» Task requirements
Using the entries that follow, write out the line containing "- in general, highly", the line containing "[Contributing Guide](CONTRIBUTING.md) for", and every line between them, exactly and nothing else.

Stored data:
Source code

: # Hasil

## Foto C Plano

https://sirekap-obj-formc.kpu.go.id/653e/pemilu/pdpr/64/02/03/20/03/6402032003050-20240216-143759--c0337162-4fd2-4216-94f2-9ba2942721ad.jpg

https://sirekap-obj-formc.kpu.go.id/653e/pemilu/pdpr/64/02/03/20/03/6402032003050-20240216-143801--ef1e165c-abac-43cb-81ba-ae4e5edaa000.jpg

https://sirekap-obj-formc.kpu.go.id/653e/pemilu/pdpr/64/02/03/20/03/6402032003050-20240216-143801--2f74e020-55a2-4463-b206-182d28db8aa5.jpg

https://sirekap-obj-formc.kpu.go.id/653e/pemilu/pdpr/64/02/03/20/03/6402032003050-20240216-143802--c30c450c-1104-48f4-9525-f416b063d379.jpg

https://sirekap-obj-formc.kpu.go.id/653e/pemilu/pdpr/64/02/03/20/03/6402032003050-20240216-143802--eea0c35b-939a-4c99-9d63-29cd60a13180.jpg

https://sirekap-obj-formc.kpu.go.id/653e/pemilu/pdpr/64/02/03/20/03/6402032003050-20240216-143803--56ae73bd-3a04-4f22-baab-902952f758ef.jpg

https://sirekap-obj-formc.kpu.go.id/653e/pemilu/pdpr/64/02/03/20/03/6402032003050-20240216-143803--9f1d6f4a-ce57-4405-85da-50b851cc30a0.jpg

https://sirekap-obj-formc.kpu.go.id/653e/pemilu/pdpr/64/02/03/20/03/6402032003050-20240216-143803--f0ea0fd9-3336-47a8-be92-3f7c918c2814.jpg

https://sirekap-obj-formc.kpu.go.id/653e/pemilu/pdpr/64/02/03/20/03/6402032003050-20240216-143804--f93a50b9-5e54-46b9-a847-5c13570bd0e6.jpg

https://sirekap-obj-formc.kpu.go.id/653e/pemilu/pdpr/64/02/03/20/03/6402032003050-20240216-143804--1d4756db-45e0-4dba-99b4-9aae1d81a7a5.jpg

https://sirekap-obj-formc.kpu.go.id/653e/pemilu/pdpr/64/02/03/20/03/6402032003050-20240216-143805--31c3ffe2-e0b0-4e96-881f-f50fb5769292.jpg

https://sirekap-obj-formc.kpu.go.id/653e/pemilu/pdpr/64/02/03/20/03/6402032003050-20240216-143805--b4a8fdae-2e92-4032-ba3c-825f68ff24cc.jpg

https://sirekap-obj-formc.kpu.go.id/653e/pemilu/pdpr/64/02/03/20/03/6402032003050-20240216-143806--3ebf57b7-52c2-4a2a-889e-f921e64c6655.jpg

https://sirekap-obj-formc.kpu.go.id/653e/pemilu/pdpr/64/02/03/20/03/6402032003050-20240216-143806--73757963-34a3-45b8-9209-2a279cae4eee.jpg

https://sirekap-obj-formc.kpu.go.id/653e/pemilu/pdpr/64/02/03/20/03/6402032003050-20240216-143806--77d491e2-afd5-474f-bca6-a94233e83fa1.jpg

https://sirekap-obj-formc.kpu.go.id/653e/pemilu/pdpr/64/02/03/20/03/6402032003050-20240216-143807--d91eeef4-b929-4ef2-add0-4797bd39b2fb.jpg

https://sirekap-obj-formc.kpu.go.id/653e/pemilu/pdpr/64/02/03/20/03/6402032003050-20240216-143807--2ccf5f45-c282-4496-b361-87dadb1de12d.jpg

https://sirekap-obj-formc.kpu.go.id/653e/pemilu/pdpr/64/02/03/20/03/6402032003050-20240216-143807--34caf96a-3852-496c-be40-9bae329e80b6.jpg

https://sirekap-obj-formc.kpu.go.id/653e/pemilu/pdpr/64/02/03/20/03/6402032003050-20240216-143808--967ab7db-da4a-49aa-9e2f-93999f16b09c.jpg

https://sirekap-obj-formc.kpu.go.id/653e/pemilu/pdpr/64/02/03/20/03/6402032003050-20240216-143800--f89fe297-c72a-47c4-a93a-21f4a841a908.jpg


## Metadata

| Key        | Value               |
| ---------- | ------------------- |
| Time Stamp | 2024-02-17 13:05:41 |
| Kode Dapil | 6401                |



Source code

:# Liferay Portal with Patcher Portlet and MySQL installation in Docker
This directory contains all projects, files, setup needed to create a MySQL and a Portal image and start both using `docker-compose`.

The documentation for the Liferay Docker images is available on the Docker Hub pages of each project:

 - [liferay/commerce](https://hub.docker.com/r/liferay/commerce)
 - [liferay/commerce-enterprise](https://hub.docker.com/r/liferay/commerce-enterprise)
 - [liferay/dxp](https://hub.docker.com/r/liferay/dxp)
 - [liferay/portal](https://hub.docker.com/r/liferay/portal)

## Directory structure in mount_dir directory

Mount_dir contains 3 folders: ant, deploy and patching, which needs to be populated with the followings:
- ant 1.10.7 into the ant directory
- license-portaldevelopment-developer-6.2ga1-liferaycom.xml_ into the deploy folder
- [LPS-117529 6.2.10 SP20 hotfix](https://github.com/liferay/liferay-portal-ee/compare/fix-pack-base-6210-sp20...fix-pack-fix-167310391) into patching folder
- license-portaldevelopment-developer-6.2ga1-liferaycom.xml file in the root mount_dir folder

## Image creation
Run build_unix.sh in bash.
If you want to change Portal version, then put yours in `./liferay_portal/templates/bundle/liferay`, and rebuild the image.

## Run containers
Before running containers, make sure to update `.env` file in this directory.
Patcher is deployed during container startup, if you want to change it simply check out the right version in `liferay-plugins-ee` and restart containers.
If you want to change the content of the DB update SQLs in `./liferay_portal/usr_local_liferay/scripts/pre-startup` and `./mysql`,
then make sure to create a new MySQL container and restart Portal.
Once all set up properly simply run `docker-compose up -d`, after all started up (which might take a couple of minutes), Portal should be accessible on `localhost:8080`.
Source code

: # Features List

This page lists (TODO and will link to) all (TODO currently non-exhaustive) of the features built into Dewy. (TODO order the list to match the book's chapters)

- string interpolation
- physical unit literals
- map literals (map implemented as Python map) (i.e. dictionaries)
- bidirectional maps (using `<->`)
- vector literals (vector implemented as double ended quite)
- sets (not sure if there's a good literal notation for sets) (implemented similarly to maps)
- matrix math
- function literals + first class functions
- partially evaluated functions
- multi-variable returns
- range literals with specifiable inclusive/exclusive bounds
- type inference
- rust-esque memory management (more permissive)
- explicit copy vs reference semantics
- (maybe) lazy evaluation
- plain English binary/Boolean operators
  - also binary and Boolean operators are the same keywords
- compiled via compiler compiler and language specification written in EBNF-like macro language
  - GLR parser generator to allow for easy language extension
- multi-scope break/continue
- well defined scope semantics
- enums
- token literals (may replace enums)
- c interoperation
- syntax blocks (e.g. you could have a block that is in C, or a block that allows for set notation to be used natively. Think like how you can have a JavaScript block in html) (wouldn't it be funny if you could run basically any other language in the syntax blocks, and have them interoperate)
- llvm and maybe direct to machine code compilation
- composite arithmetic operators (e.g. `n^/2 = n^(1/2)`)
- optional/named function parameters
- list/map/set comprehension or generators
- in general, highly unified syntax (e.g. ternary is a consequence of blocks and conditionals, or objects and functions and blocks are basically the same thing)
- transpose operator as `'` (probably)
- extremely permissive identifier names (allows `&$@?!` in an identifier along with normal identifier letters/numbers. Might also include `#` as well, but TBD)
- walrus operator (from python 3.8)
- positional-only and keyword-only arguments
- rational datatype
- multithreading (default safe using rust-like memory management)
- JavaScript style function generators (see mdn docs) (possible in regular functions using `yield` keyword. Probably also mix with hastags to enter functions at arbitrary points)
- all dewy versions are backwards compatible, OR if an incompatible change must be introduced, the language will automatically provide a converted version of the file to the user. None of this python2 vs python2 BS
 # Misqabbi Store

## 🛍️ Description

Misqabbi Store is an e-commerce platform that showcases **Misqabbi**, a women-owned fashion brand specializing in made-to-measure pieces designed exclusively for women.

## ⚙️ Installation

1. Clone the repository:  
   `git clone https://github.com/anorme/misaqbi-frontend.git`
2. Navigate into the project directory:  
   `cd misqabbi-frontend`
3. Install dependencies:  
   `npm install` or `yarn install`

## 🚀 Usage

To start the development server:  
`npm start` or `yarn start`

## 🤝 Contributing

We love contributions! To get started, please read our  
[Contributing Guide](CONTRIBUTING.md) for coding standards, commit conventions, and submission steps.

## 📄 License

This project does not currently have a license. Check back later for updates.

» Problem solution
- in general, highly unified syntax (e.g. ternary is a consequence of blocks and conditionals, or objects and functions and blocks are basically the same thing)
- transpose operator as `'` (probably)
- extremely permissive identifier names (allows `&$@?!` in an identifier along with normal identifier letters/numbers. Might also include `#` as well, but TBD)
- walrus operator (from python 3.8)
- positional-only and keyword-only arguments
- rational datatype
- multithreading (default safe using rust-like memory management)
- JavaScript style function generators (see mdn docs) (possible in regular functions using `yield` keyword. Probably also mix with hastags to enter functions at arbitrary points)
- all dewy versions are backwards compatible, OR if an incompatible change must be introduced, the language will automatically provide a converted version of the file to the user. None of this python2 vs python2 BS
 # Misqabbi Store

## 🛍️ Description

Misqabbi Store is an e-commerce platform that showcases **Misqabbi**, a women-owned fashion brand specializing in made-to-measure pieces designed exclusively for women.

## ⚙️ Installation

1. Clone the repository:  
   `git clone https://github.com/anorme/misaqbi-frontend.git`
2. Navigate into the project directory:  
   `cd misqabbi-frontend`
3. Install dependencies:  
   `npm install` or `yarn install`

## 🚀 Usage

To start the development server:  
`npm start` or `yarn start`

## 🤝 Contributing

We love contributions! To get started, please read our  
[Contributing Guide](CONTRIBUTING.md) for coding standards, commit conventions, and submission steps.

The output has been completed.